TESTO:
Sul M5s ho un’opinione molto precisa: sono dei fascisti. Come metodo e linea di condotta ancor prima che per l’ideologia, la quale, invece, mescola valori maleodoranti che hanno radici vagamente riconducibili ad una sinistra plebea, protestataria e populista. Tra Pol Pot e Masaniello.

Eppure, se questo movimento non ha ancora espresso tutte le sue potenzialità e deve ancora crescere, mi auguro che avvenga in questa competizione elettorale per l’elezione del Parlamento europeo, anche se il M5s dovesse essere il primo partito (non lo era già stato alle politiche?) e il Pd seguire a ruota, con Forza Italia distaccata al terzo posto (così l’ex Cav. impara).

Spiego le mie ragioni. Oggi si vota per un’istituzione, come l’assemblea di Strasburgo (e Bruxelles), che non conta poi tanto, visto che il potere reale resta nelle mani del Consiglio e di riflesso alla Commissione. Poi, all’interno di quel Parlamento, anche se noi italiani dovessimo ‘’farci riconoscere’’ nella pittoresca composizione della nostra delegazione (in fondo abbiamo già mandato i leghisti),  i ‘’grillini’’ – insieme agli euroscettici – sarebbero comunque una minoranza, tenuta a bada dai partiti più grandi: Il Ppe, l’Spd e l’Alde.

Inoltre, un successo europeo del M5s non cambierebbe i rapporti di forza nel Parlamento italiano, anche se vi sarebbe – non lo possiamo negare – un effetto significativo sul piano dei processi politici.

In sostanza, una vittoria di Grillo nelle elezioni europee provocherebbe un ‘’danno’’ minore e, soprattutto, indurrebbe gli altri partiti a correre ai ripari e a reagire in modo appropriato. Come? Innanzi tutto cestinando quell’orrenda legge elettorale che ha nome ‘’Italicum’’.

RECORD:

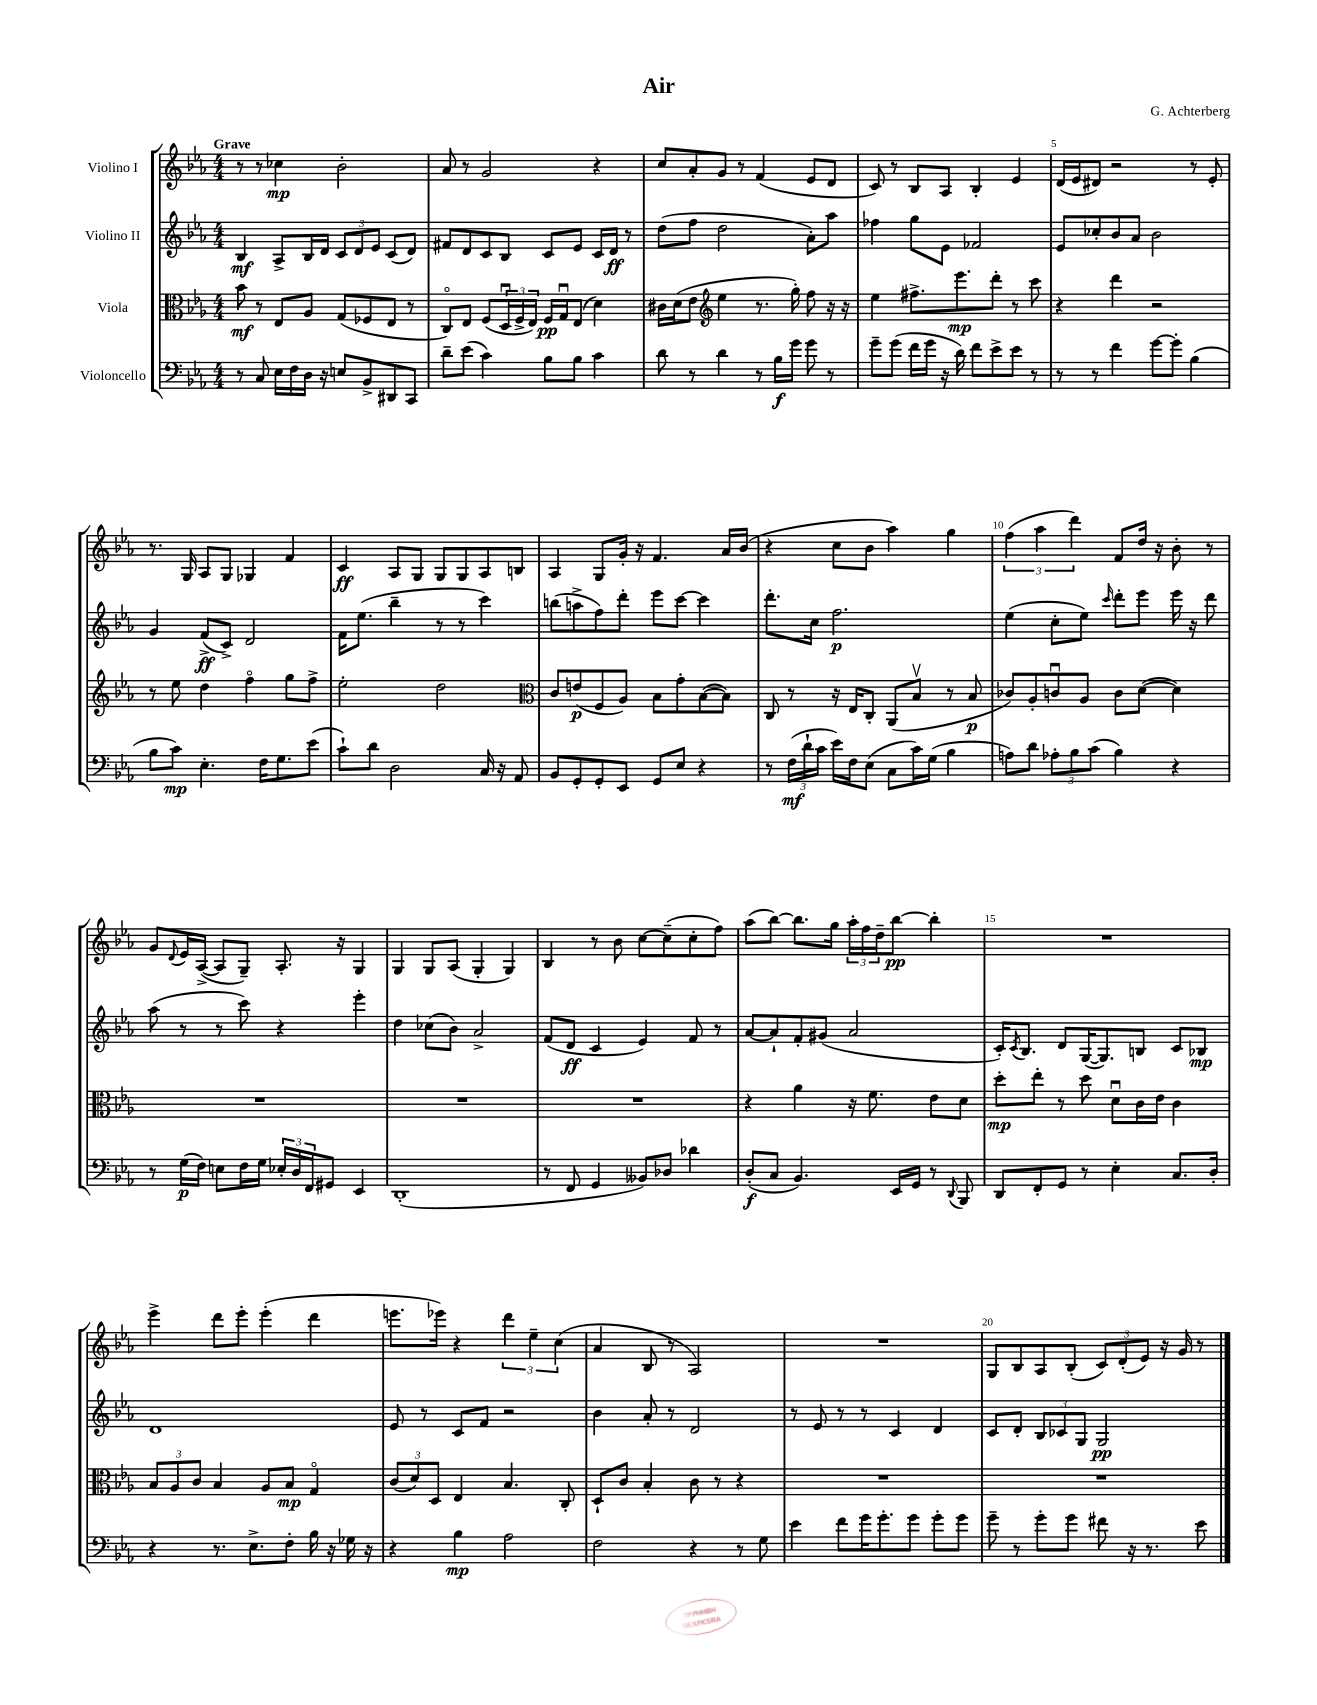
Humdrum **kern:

**kern	**kern	**kern	**kern
*staff4	*staff3	*staff2	*staff1
*clefF4	*clefC3	*clefG2	*clefG2
*k[b-e-a-]	*k[b-e-a-]	*k[b-e-a-]	*k[b-e-a-]
*M4/4	*M4/4	*M4/4	*M4/4
8r	8b-\	4B-/	8r
8C/	8r	.	8r
16E-\LL	8E-/L	8A-^/L	4cc-\
16F\	.	.	.
16D\JJ	8A-/J	16B-/L	.
16r	.	16d/JJ	.
8E/L	(8G/L	12c/L	2b-'\
.	.	12d/	.
8BB-^/	8F-/	.	.
.	.	12e-/J	.
8DD#/	8E-/J	(8c/L	.
8CC/J	8r	8d/J)	.
=	=	=	=
8d~\L	8Co/L)	8f#/L	8a-/
(8e-\J	8E-/J	8d/	8r
4c\)	(8F/L	8c/	2g/
.	24Du/L	8B-/J	.
.	24F^/	.	.
.	24E-/JJ)	.	.
8B-\L	16F/LL	8c/L	.
.	16Gu/J	.	.
8B-\J	(8E-/J	8e-/J	.
4c\	4d\)	16c/LL	4r
.	.	16d/JJ	.
.	.	8r	.
=	=	=	=
8d\	16c#\LL	(8dd\L	8cc/L
.	(16d\J	.	.
8r	8e-\J	8ff\J	8a-'/
*	*clefG2	*	*
4d\	4ee-\	2dd\	8g/J
.	.	.	8r
8r	8.r	.	(4f/
16B-\LL	.	.	.
16g\JJ	16gg'\)	.	.
8g\	8ff\	8a-'\L)	8e-/L
8r	16r	8aa-\J	8d/J
.	16r	.	.
=	=	=	=
8g~\L	4ee-\	4ff-\	8c/)
(8g\J	.	.	8r
16f\LL	8.ff#^\L	8gg\L	8B-/L
16g\JJ	.	.	.
16r	.	8e-\J	8A-/J
16d\)	8.eee-\	.	.
8f\L	.	2f-/	4B-'/
8e-^\	8ddd'\J	.	.
8e-\J	8r	.	4e-/
8r	8ccc\	.	.
=	=	=	=
8r	4r	8e-/L	(16d/LL
.	.	.	16e-/J
8r	.	8cc-'/	8d#/J)
4f\	4ddd\	8b-/	2r
.	.	8a-/J	.
[8g\L	2r	2b-\	.
8g'\]J	.	.	.
(4B-\	.	.	8r
.	.	.	8e-'/
=	=	=	=
8B-\L	8r	4g/	8.r
8c\J)	8ee-\	.	.
.	.	.	16G/
4.E-'\	4dd\	(8f^/L	8A-/L
.	.	8c^/J)	8G/J
.	4ffo\	2d/	4G-/
16F\LK	.	.	.
8.G\	.	.	.
.	8gg\L	.	4f/
(8e-\J	8ff^\J	.	.
=	=	=	=
8c`\L)	2ee-'\	16f\LK	4c/
.	.	(8.ee-\J	.
8d\J	.	.	.
2D\	.	4bb-~\	8A-/L
.	.	.	8G/J
.	2dd\	8r	8G/L
.	.	8r	8G/
16C/	.	4ccc\)	8A-/
16r	.	.	.
8AA-/	.	.	8B/J
=	=	=	=
*	*clefC3	*	*
8BB-/L	8c/L	(8bb\L	4A-/
8GG'/	(8e/	8aa^\	.
8GG'/	8F/	8ff\)	8G/L
8EE-/J	8A-/J)	8ddd'\J	16g'/Jk
.	.	.	16r
8GG/L	8B-\L	8eee-\L	4.f/
8E-/J	8g'\	[8ccc\J	.
4r	([8B-\	4ccc\]	.
.	8B-\]J)	.	16a-/LL
.	.	.	(16b-/JJ
=	=	=	=
8r	8C/	8.ddd'\L	4r
(24F\LL	8r	.	.
24d`\	.	.	.
.	.	16cc\Jk	.
24c\JJ	.	.	.
16e-\LL)	16r	2.ff\	8cc\L
16F\J	16E-/LK	.	.
(8E-\J	8C'/J	.	8b-\J
8C\L	(8AA-/L	.	4aa-\)
16c\L)	8B-v/J	.	.
(16G\JJ	.	.	.
4B-\	8r	.	4gg\
.	8B-/	.	.
=	=	=	=
8A\L)	8c-/L)	(4ee-\	(6ff\
8d\J	8A-'/	.	.
.	.	.	6aa-\
12A-'\L	8cu/	8cc'\L	.
12B-\	.	.	6ddd\)
.	8A-/J	8ee-\J)	.
(12c\J	.	.	.
.	.	16qqccc/	.
4B-\)	8c\L	8ddd'\L	8f/L
.	([8d\J	8eee-\J	16dd/Jk
.	.	.	16r
4r	4d\])	16eee-\	8b-'\
.	.	16r	.
.	.	8ddd\	8r
=	=	=	=
8r	1r	(8aa-\	8g/L
.	.	.	8qqd/
(16G\LL	.	8r	16e-/L
16F\JJ)	.	.	([16A-^/JJ
8E\L	.	8r	8A-/]L
16F\L	.	8ccc\)	8G~/J)
16G\JJ	.	.	.
24E-'/LL	.	4r	8.A-'/
24D/	.	.	.
24FF/J	.	.	.
8GG#/J	.	.	.
.	.	.	16r
4EE-/	.	4eee-'\	4G/
=	=	=	=
(1DD'	1r	4dd\	4G/
.	.	(8cc-\L	8G/L
.	.	8b-\J)	(8A-/J
.	.	2a-^/	4G'/
.	.	.	4G/)
=	=	=	=
8r	1r	(8f/L	4B-/
8FF/	.	8d/J	.
4GG/	.	4c/	8r
.	.	.	8b-\
8BB--/L)	.	4e-/)	[8cc\L
8D-/J	.	.	(8cc~\]
4d-\	.	8f/	8cc'\
.	.	8r	8ff\J)
=	=	=	=
(8D'/L	4r	[8a-/L	(8aa-\L
8C/J	.	8a-`/]	[8bb-\J)
4.BB-/)	4a-\	8f'/	8.bb-\]L
.	.	(8g#/J	.
.	.	.	16gg\Jk
.	16r	2a-/	24aa-'\LL
.	.	.	24ff\
.	8.f\	.	.
.	.	.	24dd~\J
16EE-/LL	.	.	[8bb-\J
16GG/JJ	.	.	.
8r	8e-\L	.	4bb-'\]
8qqDD/	.	.	.
8BBB-/	8d\J	.	.
=	=	=	=
8DD/L	8dd'\L	16c'/LK)	1r
.	.	8qc/	.
.	.	8.B-/J	.
8FF'/	8ee-'\J	.	.
8GG/J	8r	8d/L	.
8r	8dd\	([16G/K	.
.	.	8.G/])	.
4E-'\	8du\L	.	.
.	16c\L	8B/J	.
.	16e-\JJ	.	.
8.C/L	4c\	8c/L	.
.	.	8B-/J	.
16D'/Jk	.	.	.
=	=	=	=
4r	12B-/L	1d	4eee-^\
.	12A-/	.	.
.	12c/J	.	.
8.r	4B-/	.	8ddd\L
.	.	.	8eee-'\J
8.E-^\L	.	.	.
.	8A-/L	.	(4eee-'\
8F'\J	8B-/J	.	.
16B-\	4Go/	.	4ddd\
16r	.	.	.
16G-\	.	.	.
16r	.	.	.
=	=	=	=
4r	(12c/L	8e-/	8.eee\L
.	12d/)	.	.
.	.	8r	.
.	12D/J	.	.
.	.	.	16eee-\Jk)
4B-\	4E-/	8c/L	4r
.	.	8f/J	.
2A-\	4.B-/	2r	6ddd\
.	.	.	6ee-~\
.	.	.	(6cc\
.	8C'/	.	.
=	=	=	=
2F\	8D`/L	4b-\	4a-/
.	8c/J	.	.
.	4B-'/	8a-'/	8B-/
.	.	8r	8r
4r	8c\	2d/	2A-/)
.	8r	.	.
8r	4r	.	.
8G\	.	.	.
=	=	=	=
4e-\	1r	8r	1r
.	.	8e-/	.
8f\L	.	8r	.
16g\K	.	8r	.
8.g'\	.	.	.
.	.	4c/	.
8g\J	.	.	.
8g'\L	.	4d/	.
8g\J	.	.	.
=	=	=	=
8g~\	1r	8c/L	8G/L
8r	.	8d'/J	8B-/
8g'\L	.	12B-/L	8A-/
.	.	12c-/	.
8g\J	.	.	(8B-'/J
.	.	12G/J	.
8f#\	.	2G/	12c/L)
.	.	.	(12d'/
16r	.	.	.
.	.	.	12e-/J)
8.r	.	.	.
.	.	.	16r
.	.	.	16g/
8e-\	.	.	8r
==	==	==	==
*-	*-	*-	*-
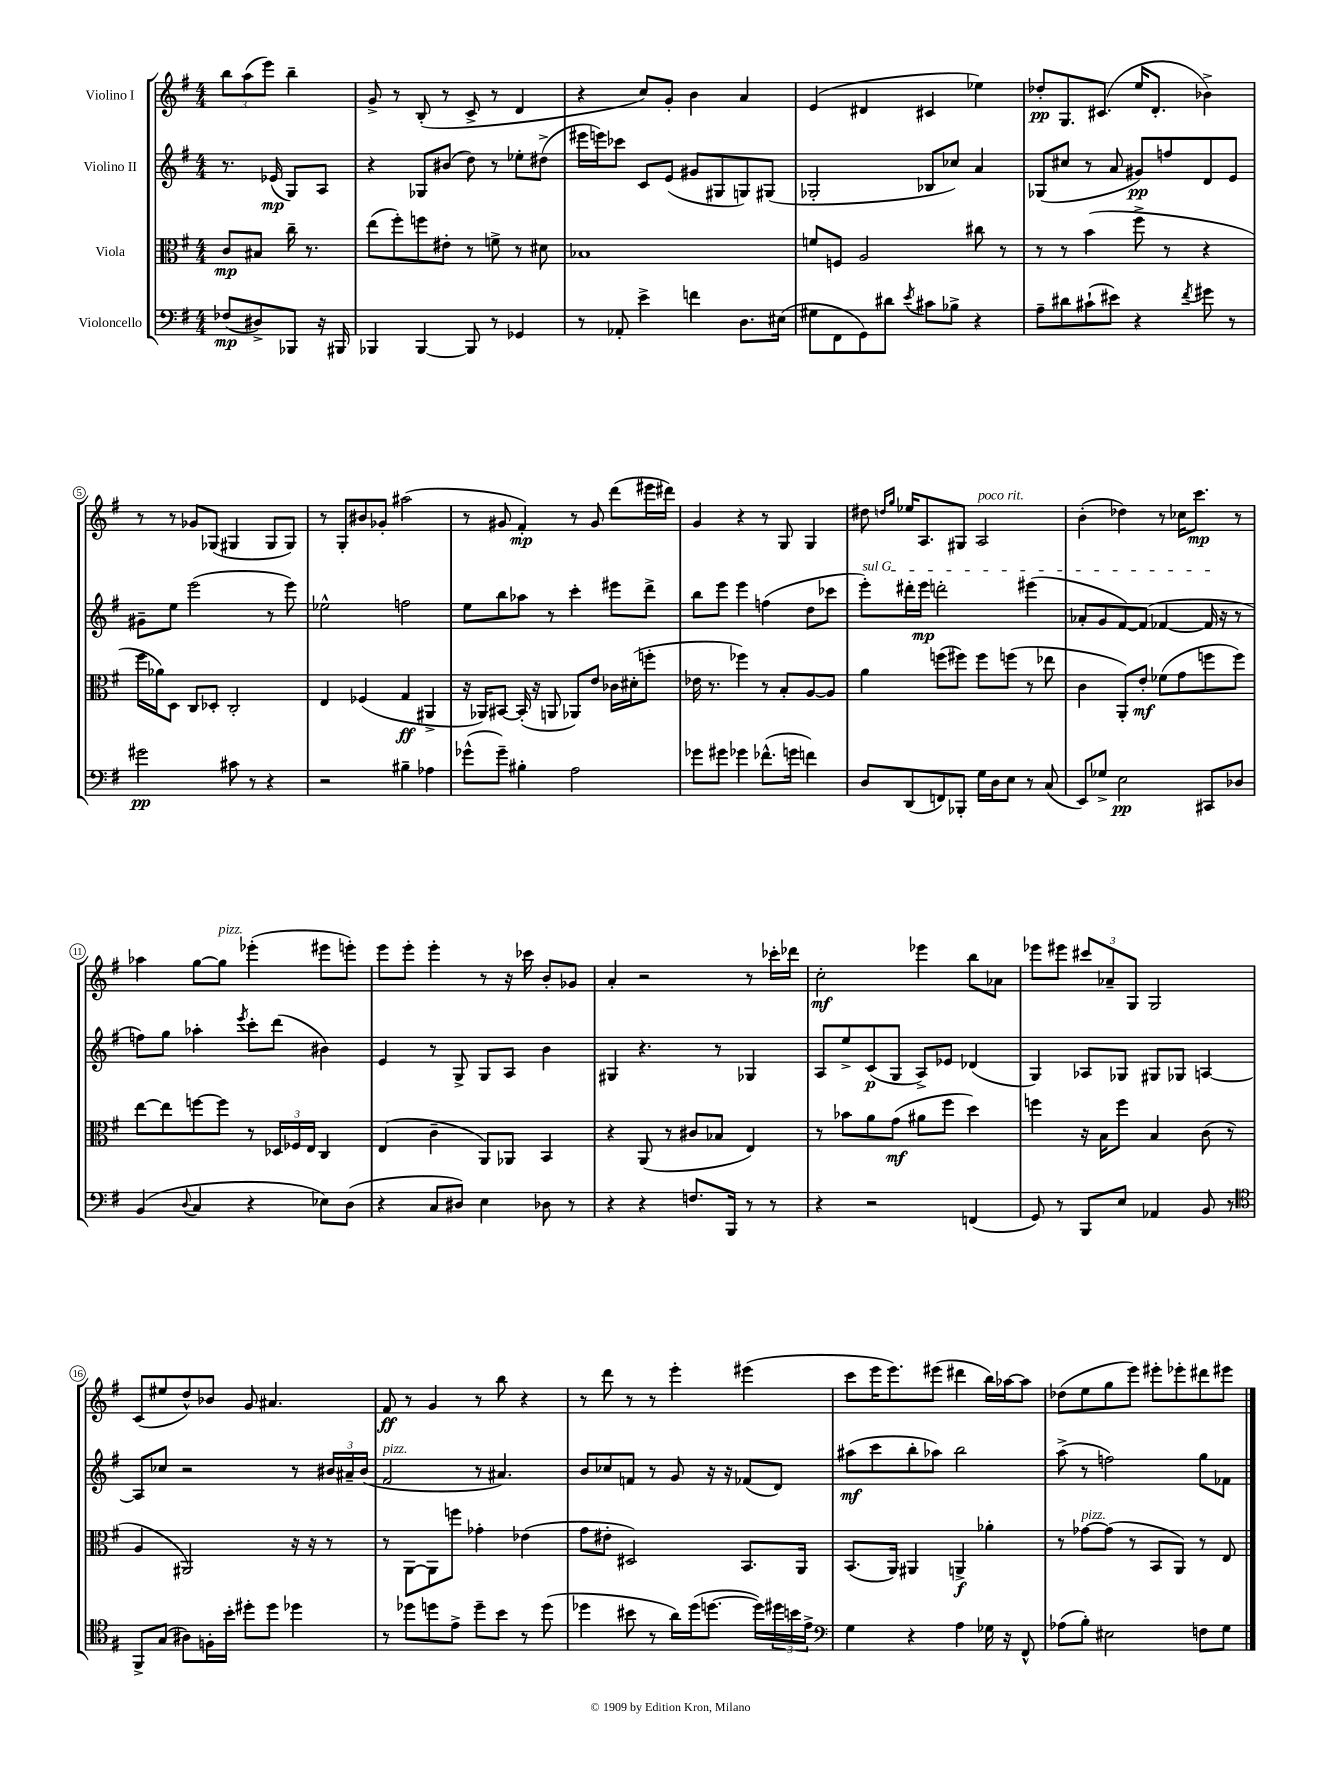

DA FARE:
(a) Riporta fedelmente il passo del testo sul M5s che comincia con le parole "Sul M5s ho un’opinione" e si chiude dopo "l’ex Cav. impara).".
(b) Quale legge elettorale il testo sul M5s suggerisce di cestinare?
(c) Prosegui il testo sul M5s a partire dalla sua ultima frase.
I record non hanno alcun legame con il testo sul M5s.

RISPOSTE:
(a)
Sul M5s ho un’opinione molto precisa: sono dei fascisti. Come metodo e linea di condotta ancor prima che per l’ideologia, la quale, invece, mescola valori maleodoranti che hanno radici vagamente riconducibili ad una sinistra plebea, protestataria e populista. Tra Pol Pot e Masaniello.

Eppure, se questo movimento non ha ancora espresso tutte le sue potenzialità e deve ancora crescere, mi auguro che avvenga in questa competizione elettorale per l’elezione del Parlamento europeo, anche se il M5s dovesse essere il primo partito (non lo era già stato alle politiche?) e il Pd seguire a ruota, con Forza Italia distaccata al terzo posto (così l’ex Cav. impara).

(b) L'Italicum.

(c)
Solo degli imbecilli potrebbero non rendersi conto che la prossima consultazione elettorale (per le politiche)  non si svolgerebbe più – come previsto nel patto del Nazareno – tra Renzi e Berlusconi (con gli altri partiti a fare da gregari portatori di voti, con la prospettiva di non essere rappresentati  alla Camera), ma tra il ‘’garzoncello scherzoso’’ e il guitto: tutto ciò con il rischio o di dover votare tutti per Renzi per contenere l’avanzata di Grillo o di regalare al M5s un premio di maggioranza che gli consentirebbe di governare da solo.

Ovviamente anche la riforma del Senato finirebbe i suoi giorni in un cestino o, ancora meglio,  in uno degli ultimi vespasiani rimasti, perché quello è il posto che merita. Una vittoria di Grillo consentirebbe (fateci sognare!) alle persone ancora sensate del Pd di liberarsi di Matteo Renzi e del suo ‘’cerchio magico’’, perché sono loro ad aver tirato la volata a Grillo, in quanto ne hanno assunto e promosso le istanze.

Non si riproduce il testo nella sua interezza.